EXTRACT PROVIDED:
= = =

Employers and labour had agreed to subject some issues to a process. There would be a task team established, consisting of ten members, including those from the employer and union representatives. This Team would have to investigate the conversion of EMS to a flexible package, requirements for appointment as a Learning Teaching Specialist, Teacher assessment and the impact of the OSD. The research would have to be completed by July.  The Council would have to investigate the methodology of teacher training and development by September 2008.

OSD would be implemented through salary adjustments done by the PERSAL system. The salary history would be verified, and a joint management plan was to be finalised.

Discussion
Mr A Mpontshane (IFP) said better resourced schools had better performing learners than the poorly resourced schools, and noted that this would affect promotion of teaching staff.

Mr Patel said that relative performance, and performance within context, were used to determine promotion. He added that learner achievement could not be measured without considering context and that simple foundations like the students’ abilities to read, calculate and write were the criteria used to assess learner performance.

Ms P Mashangoana (ANC) commented that the introduction of a Performance Management System (PMS) was good. He noted that since introduction a number of senior management staff had not signed the agreements, and enquired what was being done to address the situation.

Mr Patel responded that the Department still had three months before completion of agreement deadlines, and that all management staff were expected to have signed by the end of June. He added that a report would be compiled after they had all signed and submitted to the Department, which would then again brief the Committee.

Mr B Mthembu (ANC) said that he had heard that up to half of the educators had failed to sign, and that some were given a notch increase before signing. He added that managers at school level were subject to PMS and that everybody was expected to perform. Heads of Departments should be called to explain the situation.

= = =

DATA EXCERPTS:

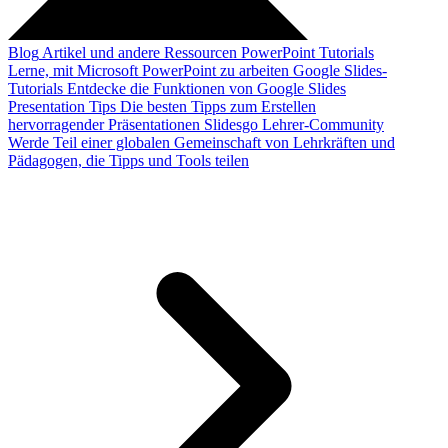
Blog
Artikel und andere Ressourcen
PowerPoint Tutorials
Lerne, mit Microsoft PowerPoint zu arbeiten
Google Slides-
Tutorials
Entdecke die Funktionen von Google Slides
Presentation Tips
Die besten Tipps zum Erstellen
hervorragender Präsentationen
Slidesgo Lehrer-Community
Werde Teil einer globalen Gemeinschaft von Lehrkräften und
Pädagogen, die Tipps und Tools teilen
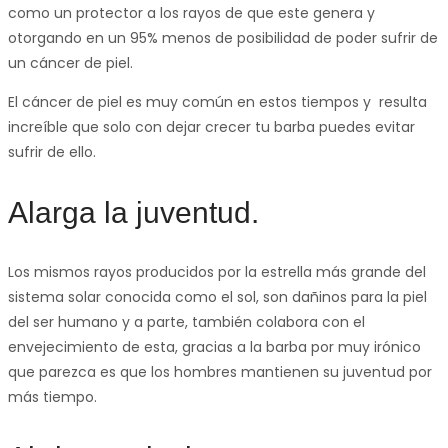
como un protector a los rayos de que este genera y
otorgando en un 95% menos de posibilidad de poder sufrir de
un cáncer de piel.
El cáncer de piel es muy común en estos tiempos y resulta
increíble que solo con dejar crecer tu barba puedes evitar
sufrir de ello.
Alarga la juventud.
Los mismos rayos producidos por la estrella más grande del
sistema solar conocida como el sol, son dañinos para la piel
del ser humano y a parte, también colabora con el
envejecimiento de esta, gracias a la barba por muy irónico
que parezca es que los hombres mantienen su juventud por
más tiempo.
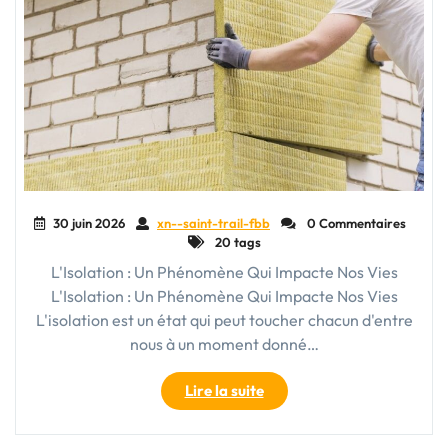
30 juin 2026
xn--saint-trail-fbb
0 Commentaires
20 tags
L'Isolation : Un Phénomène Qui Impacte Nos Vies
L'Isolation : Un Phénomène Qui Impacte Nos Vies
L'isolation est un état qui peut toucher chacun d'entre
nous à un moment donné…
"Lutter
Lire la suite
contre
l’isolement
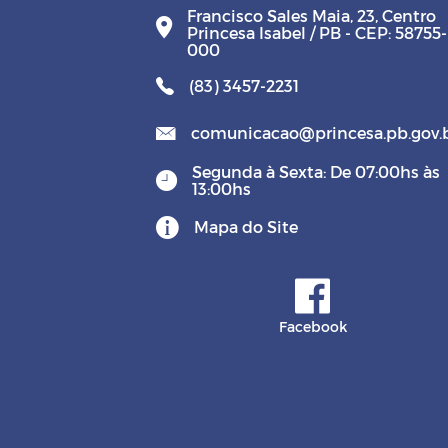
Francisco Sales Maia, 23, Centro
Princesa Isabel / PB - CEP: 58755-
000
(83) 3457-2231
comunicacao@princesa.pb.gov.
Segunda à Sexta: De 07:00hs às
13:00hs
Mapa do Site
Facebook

= = =

TO-DO ITEM: According to the meeting minutes, by when were all management staff expected to have signed their performance agreements? These rows come from a source unrelated to the meeting minutes.

SOLUTION TO THE PROBLEM: By the end of June.